有些關於事故和醫院的片段,亞倫自己也已經記不清楚。還好當天他的家人在場,補上了很多細節,也救了第一次正式做人物訪談的我。

採訪結束之後,我一個人走在台北捷運站裡。

人很多。

我卻有點失焦。

腦中突然冒出一個很直接的問題:

「我寫的故事,真的有人要看嗎?」

後來,我還是把影片和文章發出去了。

結果迴響比我預期的大很多。

甚至有媒體轉載。

留言湧進來。

有人感動,也有人因為事故涉及酒駕,而留下非常激烈的評論。

但我心裡一直很清楚一件事:

紅的不是我,是他的生命。

我的工作,只是剛好站在旁邊,把那束光再往外折射了一點。


我是否願意,即使沒有人看見,也繼續做?

那次之後,我開始反覆問自己:

如果下一篇沒有人看呢?

如果沒有媒體轉載呢?

如果沒有按讚、沒有分享,也沒有任何回饋呢?

我還願不願意繼續做?

這個問題對我來說,比「這個系列有沒有成功」重要很多。

因為我開始發現,我真正被吸引的不是流量。

而是那些人生原本的路徑被打斷之後,一個人究竟怎麼重新站起來、重新理解自己,然後走向另一種人生的故事。

亞倫最喜歡的球星是 Allen Iverson。

18 歲那年,他把一句話刺在手臂上:

“I am a slow walker, but I never walk backwards.”

我走得很慢,但我從來不會回頭。

車禍之後,他真的把這句話活成了自己的生命。

而我也在那次採訪裡,第一次隱約知道:

我想做的,可能不是「寫一個成功的人」。

我想靠近的是:

一個人在生命轉折裡,怎麼重新找到自己。


因為籃球,我們交流,也找到彼此的光

那時候,我在影片結尾會寫一句話:

Ball Interflow——因為籃球,我們交流,也找到彼此的光。

現在回頭看,「找到你的光」這個名字,其實早就在那裡了。

只是當時,它還只存在於一支支球員專訪裡。

還沒有變成一個部落格的名字。

更沒有變成今天的人生設計、陪伴與研究。

但那個核心動作,已經出現了:

先看見一個人。

不是先判斷他成功沒有。

不是先問這段經歷有沒有用。

而是先看見:

這個人到底經歷了什麼?

他是怎麼走到今天?

那些原本以為失敗、繞路、受傷的經驗,後來在他的人生裡變成了什麼?

我後來慢慢聽懂一句對自己很重要的話:

不是因為你成功了,我才願意看見你。

而是因為你是真實的你。


後來,我又繼續找這些故事

亞倫不是唯一一個。

那支影片發出去之後,#運動員然後呢 沒有停在那裡。

接下來幾年,我陸續訪問不同的人。

有人從球員變成帶孩子的教練。

有人因為傷病離開原本以為會走一輩子的路,後來才發現,球場上累積的能力可以在另一個領域重新長出來。

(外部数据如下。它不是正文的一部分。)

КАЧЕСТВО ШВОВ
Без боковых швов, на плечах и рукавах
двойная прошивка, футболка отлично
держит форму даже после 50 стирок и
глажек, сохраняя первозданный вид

有人從板凳球員開始,把自己的學習過程拍成影片,最後建立起自己的內容與社群。

也有人繞了一大圈,最後又回到運動現場,成為教練、教師,站到當年曾經有人陪伴自己的位置上。

那時候,我還沒有「生涯建構」。

沒有「轉化學習」。

沒有「Life Design」。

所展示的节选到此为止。